*Work order 1*:
In the records, from the line with "### How to run the app" through the end of the records, change every "database" to "data store" and copy those lines with nothing else altered.

======== Text under study

A stochastic process is a mathematical model of a probabilistic experiment that evolves in time and generates a sequence of numerical values. Each numerical value in the sequence is modeled by a random variable, so a stochastic process is simply a (finite or infinite) sequence of random variables.

However, stochastic process involve some change in emphasis over our earlier models. In particular:

  1. more focus on the dependencies in the sequence of values generated by the process.
    e.g. how do future prices of a stock depend on past values?
  2. more interest in long-term averges involving the entire sequence of generated values.
    e.g. what is the fraction of time that a machine is idle?
  3. interest in characterizing the likelihood or frequency of certain boundary events.
    e.g. what is the probability that within a given hour all circuits of some telephone system become simultaneously busy?
Example: Stochastic processes
  1. the sequence of daily prices of a stock
  2. the sequence of scores in a football game
  3. the sequence of failure times of a machine
  4. the sequence of hourly traffic loads at a node of a communication network
Definition: Arrival-Type Processes

Arrival-Type Processes are processes where occurrences have the character of an “arrival”.

We will focus on models where the interarrival times (the times between successive arrivals) are independent random variables.

================

*Work order 2*:
Summarize the passage on stochastic processes in two sentences.

======== Records supplied

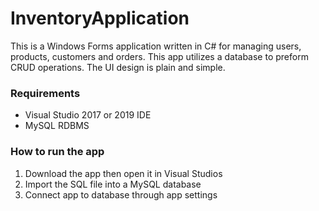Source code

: # InventoryApplication

This is a Windows Forms application written in C# for managing users, products, customers and orders. This app utilizes a database to preform CRUD operations. The UI design is plain and simple.

### Requirements
* Visual Studio 2017 or 2019 IDE
* MySQL RDBMS

### How to run the app
1. Download the app then open it in Visual Studios
2. Import the SQL file into a MySQL database
3. Connect app to database through app settings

================

*Written solution 1*:
### How to run the app
1. Download the app then open it in Visual Studios
2. Import the SQL file into a MySQL data store
3. Connect app to data store through app settings

*Written solution 2*:
A stochastic process is a mathematical model of a probabilistic experiment that evolves in time and produces a sequence of numerical values, each modeled by a random variable. Compared with earlier models, it places more focus on dependencies in the sequence, on long-term averages and on the likelihood of boundary events, and arrival-type processes are those whose occurrences have the character of an arrival.